### To do
Copy every line of the listing below verbatim, keeping its wording, spelling, punctuation and line breaks unchanged.

### Information supplied
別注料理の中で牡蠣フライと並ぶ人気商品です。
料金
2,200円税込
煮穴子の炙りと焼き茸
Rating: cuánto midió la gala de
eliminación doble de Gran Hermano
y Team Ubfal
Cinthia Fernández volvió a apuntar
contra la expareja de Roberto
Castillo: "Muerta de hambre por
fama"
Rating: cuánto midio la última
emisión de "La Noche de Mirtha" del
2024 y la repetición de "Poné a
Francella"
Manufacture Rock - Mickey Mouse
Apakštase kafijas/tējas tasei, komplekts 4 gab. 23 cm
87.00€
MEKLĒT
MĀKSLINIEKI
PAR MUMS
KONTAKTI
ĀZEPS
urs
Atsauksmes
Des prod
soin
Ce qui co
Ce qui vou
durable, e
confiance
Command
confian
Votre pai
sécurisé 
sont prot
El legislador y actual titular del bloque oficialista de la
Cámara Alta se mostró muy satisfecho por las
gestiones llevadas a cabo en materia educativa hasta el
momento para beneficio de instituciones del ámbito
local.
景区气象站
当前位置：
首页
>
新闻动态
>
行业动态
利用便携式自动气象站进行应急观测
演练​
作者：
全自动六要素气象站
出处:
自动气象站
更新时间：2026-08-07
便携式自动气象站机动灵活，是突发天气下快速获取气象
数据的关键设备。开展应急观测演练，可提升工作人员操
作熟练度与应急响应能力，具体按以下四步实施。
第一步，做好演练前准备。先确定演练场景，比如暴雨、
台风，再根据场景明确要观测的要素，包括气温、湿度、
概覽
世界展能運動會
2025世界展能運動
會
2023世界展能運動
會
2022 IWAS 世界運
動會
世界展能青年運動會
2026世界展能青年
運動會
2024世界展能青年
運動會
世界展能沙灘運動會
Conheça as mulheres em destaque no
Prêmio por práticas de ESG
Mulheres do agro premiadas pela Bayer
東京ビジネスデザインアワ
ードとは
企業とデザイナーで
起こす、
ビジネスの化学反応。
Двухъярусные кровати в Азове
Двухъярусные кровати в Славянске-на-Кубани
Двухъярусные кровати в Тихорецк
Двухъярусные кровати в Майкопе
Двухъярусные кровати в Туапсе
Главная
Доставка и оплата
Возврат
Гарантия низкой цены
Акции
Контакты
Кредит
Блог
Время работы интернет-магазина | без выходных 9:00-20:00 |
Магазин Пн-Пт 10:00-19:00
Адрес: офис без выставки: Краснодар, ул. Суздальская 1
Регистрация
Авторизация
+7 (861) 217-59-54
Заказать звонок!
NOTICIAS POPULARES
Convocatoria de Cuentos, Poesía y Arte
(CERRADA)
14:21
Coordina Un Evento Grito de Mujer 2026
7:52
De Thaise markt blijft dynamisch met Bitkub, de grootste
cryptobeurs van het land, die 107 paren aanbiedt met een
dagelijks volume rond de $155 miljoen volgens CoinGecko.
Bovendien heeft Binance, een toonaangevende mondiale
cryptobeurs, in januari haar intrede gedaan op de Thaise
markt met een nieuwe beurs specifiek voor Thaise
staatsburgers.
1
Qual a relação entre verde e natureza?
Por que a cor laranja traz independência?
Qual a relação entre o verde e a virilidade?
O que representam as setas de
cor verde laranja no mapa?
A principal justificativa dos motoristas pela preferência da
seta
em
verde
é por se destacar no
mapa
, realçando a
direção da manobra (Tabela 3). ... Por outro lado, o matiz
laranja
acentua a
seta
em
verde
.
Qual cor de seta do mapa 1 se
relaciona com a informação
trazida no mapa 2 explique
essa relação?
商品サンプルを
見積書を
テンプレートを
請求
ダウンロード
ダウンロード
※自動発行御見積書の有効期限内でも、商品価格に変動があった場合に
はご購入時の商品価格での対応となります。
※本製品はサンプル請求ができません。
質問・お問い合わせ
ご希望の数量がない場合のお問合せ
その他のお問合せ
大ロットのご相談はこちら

### Result for this task
別注料理の中で牡蠣フライと並ぶ人気商品です。
料金
2,200円税込
煮穴子の炙りと焼き茸
Rating: cuánto midió la gala de
eliminación doble de Gran Hermano
y Team Ubfal
Cinthia Fernández volvió a apuntar
contra la expareja de Roberto
Castillo: "Muerta de hambre por
fama"
Rating: cuánto midio la última
emisión de "La Noche de Mirtha" del
2024 y la repetición de "Poné a
Francella"
Manufacture Rock - Mickey Mouse
Apakštase kafijas/tējas tasei, komplekts 4 gab. 23 cm
87.00€
MEKLĒT
MĀKSLINIEKI
PAR MUMS
KONTAKTI
ĀZEPS
urs
Atsauksmes
Des prod
soin
Ce qui co
Ce qui vou
durable, e
confiance
Command
confian
Votre pai
sécurisé 
sont prot
El legislador y actual titular del bloque oficialista de la
Cámara Alta se mostró muy satisfecho por las
gestiones llevadas a cabo en materia educativa hasta el
momento para beneficio de instituciones del ámbito
local.
景区气象站
当前位置：
首页
>
新闻动态
>
行业动态
利用便携式自动气象站进行应急观测
演练​
作者：
全自动六要素气象站
出处:
自动气象站
更新时间：2026-08-07
便携式自动气象站机动灵活，是突发天气下快速获取气象
数据的关键设备。开展应急观测演练，可提升工作人员操
作熟练度与应急响应能力，具体按以下四步实施。
第一步，做好演练前准备。先确定演练场景，比如暴雨、
台风，再根据场景明确要观测的要素，包括气温、湿度、
概覽
世界展能運動會
2025世界展能運動
會
2023世界展能運動
會
2022 IWAS 世界運
動會
世界展能青年運動會
2026世界展能青年
運動會
2024世界展能青年
運動會
世界展能沙灘運動會
Conheça as mulheres em destaque no
Prêmio por práticas de ESG
Mulheres do agro premiadas pela Bayer
東京ビジネスデザインアワ
ードとは
企業とデザイナーで
起こす、
ビジネスの化学反応。
Двухъярусные кровати в Азове
Двухъярусные кровати в Славянске-на-Кубани
Двухъярусные кровати в Тихорецк
Двухъярусные кровати в Майкопе
Двухъярусные кровати в Туапсе
Главная
Доставка и оплата
Возврат
Гарантия низкой цены
Акции
Контакты
Кредит
Блог
Время работы интернет-магазина | без выходных 9:00-20:00 |
Магазин Пн-Пт 10:00-19:00
Адрес: офис без выставки: Краснодар, ул. Суздальская 1
Регистрация
Авторизация
+7 (861) 217-59-54
Заказать звонок!
NOTICIAS POPULARES
Convocatoria de Cuentos, Poesía y Arte
(CERRADA)
14:21
Coordina Un Evento Grito de Mujer 2026
7:52
De Thaise markt blijft dynamisch met Bitkub, de grootste
cryptobeurs van het land, die 107 paren aanbiedt met een
dagelijks volume rond de $155 miljoen volgens CoinGecko.
Bovendien heeft Binance, een toonaangevende mondiale
cryptobeurs, in januari haar intrede gedaan op de Thaise
markt met een nieuwe beurs specifiek voor Thaise
staatsburgers.
1
Qual a relação entre verde e natureza?
Por que a cor laranja traz independência?
Qual a relação entre o verde e a virilidade?
O que representam as setas de
cor verde laranja no mapa?
A principal justificativa dos motoristas pela preferência da
seta
em
verde
é por se destacar no
mapa
, realçando a
direção da manobra (Tabela 3). ... Por outro lado, o matiz
laranja
acentua a
seta
em
verde
.
Qual cor de seta do mapa 1 se
relaciona com a informação
trazida no mapa 2 explique
essa relação?
商品サンプルを
見積書を
テンプレートを
請求
ダウンロード
ダウンロード
※自動発行御見積書の有効期限内でも、商品価格に変動があった場合に
はご購入時の商品価格での対応となります。
※本製品はサンプル請求ができません。
質問・お問い合わせ
ご希望の数量がない場合のお問合せ
その他のお問合せ
大ロットのご相談はこちら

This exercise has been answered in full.